Sul fronte del distanziamento interpersonale, dopo l’emanazione delle linee guida targate Inail-Istituto Superiore di Sanità che fornivano indicazioni per la ripresa delle attività, si è discusso molto, anche all’interno della comunità scientifica, se 1 metro fosse una misura sufficiente ad evitare il rischio di contagio, seduti ad esempio al tavolo di un ristorante o in un altro ambiente al chiuso. Su questo il virologo osserva che «il metro rappresenta un compromesso tra la necessità di ripartire e quella di garantire la salute, ma un metro e mezzo in alcuni casi sarebbe una distanza più adeguata».
Una questione che interessa soprattutto gli ambienti al chiuso, come negozi, imprese, ristoranti, bar, ma anche luoghi di culto, perché è proprio al chiuso che c’è un maggior rischio di contrarre il virus, dal momento che c’è ristagno di aria.
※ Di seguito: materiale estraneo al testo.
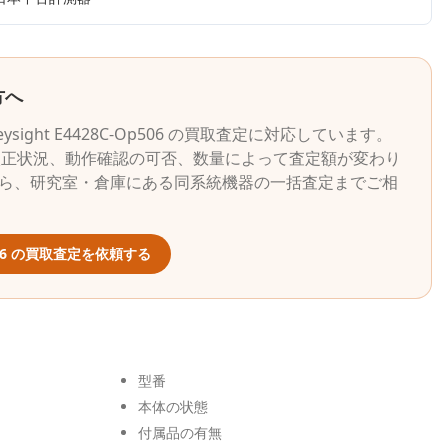
方へ
eysight
E4428C-Op506
の買取査定に対応しています。
校正状況、動作確認の可否、数量によって査定額が変わり
から、研究室・倉庫にある同系統機器の一括査定までご相
6
の買取査定を依頼する
型番
本体の状態
付属品の有無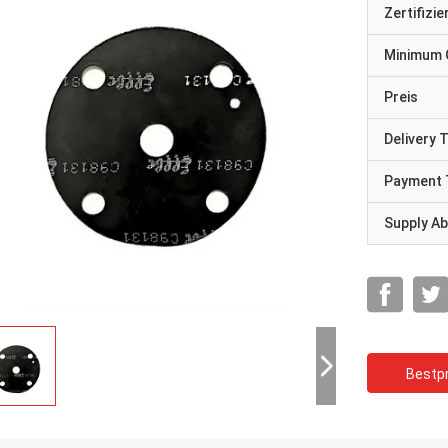
Zertifizi
Minimum 
Preis
Delivery 
Payment 
Supply Abi
Bestpr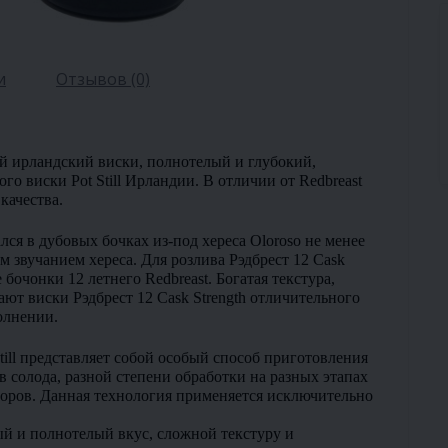
и
Отзывов (0)
ый ирландский виски, полнотелый и глубокий, 
 виски Pot Still Ирландии. В отличии от Redbreast 
качества.
ся в дубовых бочках из-под хереса Oloroso не менее 
м звучанием хереса. Для розлива Рэдбрест 12 Cask 
бочонки 12 летнего Redbreast. Богатая текстура, 
ют виски Рэдбрест 12 Cask Strength отличительного 
олнении.
ill представляет собой особый способ приготовления 
 солода, разной степени обработки на разных этапах 
оров. Данная технология применяется исключительно 
ый и полнотелый вкус, сложной текстуру и 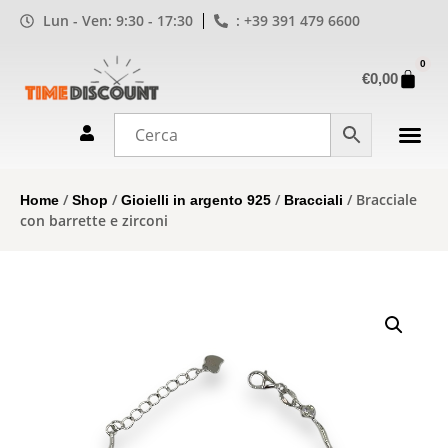
Lun - Ven: 9:30 - 17:30
: +39 391 479 6600
0
€
0,00
/
/
/
/ Bracciale
Home
Shop
Gioielli in argento 925
Bracciali
con barrette e zirconi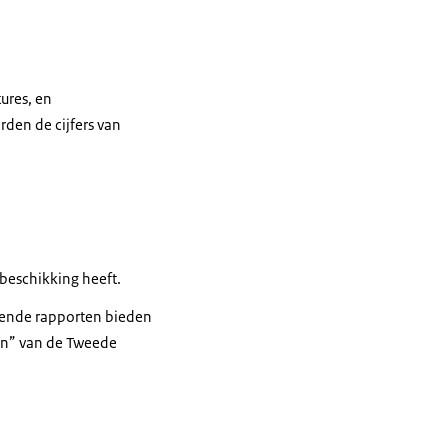
ures, en
den de cijfers van
 beschikking heeft.
gende rapporten bieden
en” van de Tweede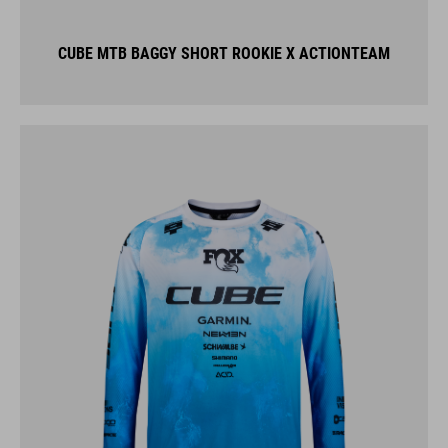
CUBE MTB BAGGY SHORT ROOKIE X ACTIONTEAM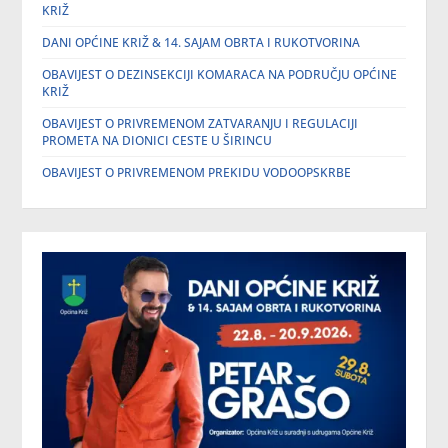
KRIŽ
DANI OPĆINE KRIŽ & 14. SAJAM OBRTA I RUKOTVORINA
OBAVIJEST O DEZINSEKCIJI KOMARACA NA PODRUČJU OPĆINE
KRIŽ
OBAVIJEST O PRIVREMENOM ZATVARANJU I REGULACIJI
PROMETA NA DIONICI CESTE U ŠIRINCU
OBAVIJEST O PRIVREMENOM PREKIDU VODOOPSKRBE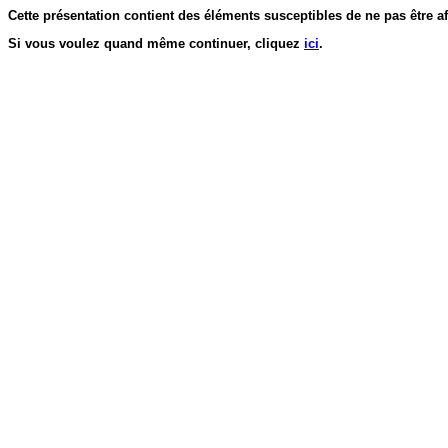
Cette présentation contient des éléments susceptibles de ne pas être af
Si vous voulez quand même continuer, cliquez
ici
.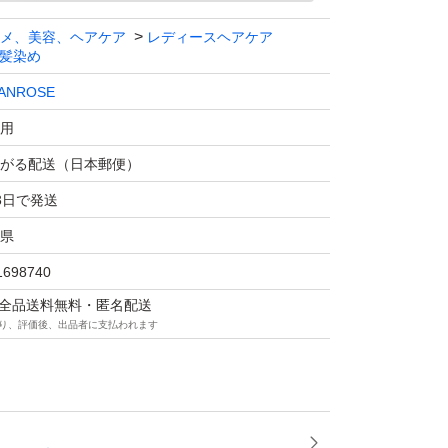
メ、美容、ヘアケア
レディースヘアケア
髪染め
ANROSE
用
がる配送（日本郵便）
3日で発送
県
1698740
マは全品送料無料・匿名配送
り、評価後、出品者に支払われます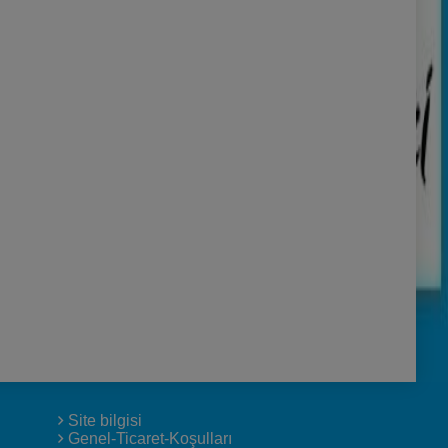
Site bilgisi
Genel-Ticaret-Koşulları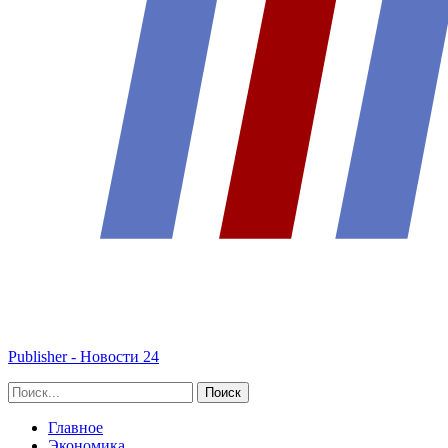
Publisher - Новости 24
Главное
Экономика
E infatti è proprio al chiuso che le droplet, le goccioline responsabili della diffusione del virus, restano maggiormente nell’aria, «occorre prestare particolare attenzione agli ambienti chiusi e affollati, come cinema e teatri» osserva il virologo, spiegando che quando si fa attività motoria come ad esempio la corsa è «meglio non indossare la mascherina» che ostacola una corretta respirazione, obbligatorio dunque correre da soli o distanziati.
Al centro del dibattito anche la questione aria condizionata che secondo alcuni esperti potrebbe favorire la diffusione del coronsvirus, ma il professor Clementi è chiaro su questo: «L’aria condizionata non favorisce la diffusione del virus, il pericolo si ha maggiormente quando c’è un contatto con una persona infetta a distanza ridotta».
Intanto però la malattia sembra perdere la sua aggressività e il virologo ritiene che questa evoluzione possa dipendere dal fatto che le persone asintomatiche sono state isolate dopo aver accertato con il tampone che erano positive e aver analizzato anche i loro contatti. «Questo ha permesso di intervenire “chirurgicamente” con tamponi mirati». A parte la Lombardia i contagi si sono ridotti in tutto il Paese e «la malattia si è trasformata» conferma il professor Clementi nel sottolineare che la patologia ha dato inizialmente origine a due fasi: «La prima, virale acuta, e poi una seconda che vedeva una tempesta immunitaria dovuta all’infiammazione, ma che oggi non vediamo quasi più». Insomma «la malattia si sta modificando» e sono in corso studi per appurarne le ragioni.
«Non è facile dare una risposta» evidenzia, precisando che al vaglio ci sono diverse ipotesi: da un lato «l’aver identificato le persone a maggior rischio di sviluppare le complicanze, ma anche l’individuazione di farmaci che stanno riducendo l’abbondante risposta immunitaria prodotta dalla malattia». Terza ipotesi quella che «il virus funzioni da innesco per una reazione che poi in alcuni soggetti prosegua creando una sorta di fuoco amico nell’organismo».
Il virologo non condivide le teorie circolanti negli ultimi giorni che vorrebbero il virus creato artificialmente, «una ipotesi smentita dalle ricerche genetiche condotte sul virus», mentre «nessuno può dire se il covid-19 isolato in un laboratorio possa essere sfuggito al controllo».
Un ultimo pensiero il professor Clementi lo rivolge ai ragazzi alle prese con la didattica a distanza. «I nostri giovani – conclude – sono stati particolarmente toccati psicologicamente dal lockdown, abituati alla vita da campus lamentano la mancanza della vicinanza con i colleghi studenti e con i professori, una abitudine che è venuta a mancare e che occorrerà tenere in conto in vista dell’organizzazione del nuovo anno scolastico».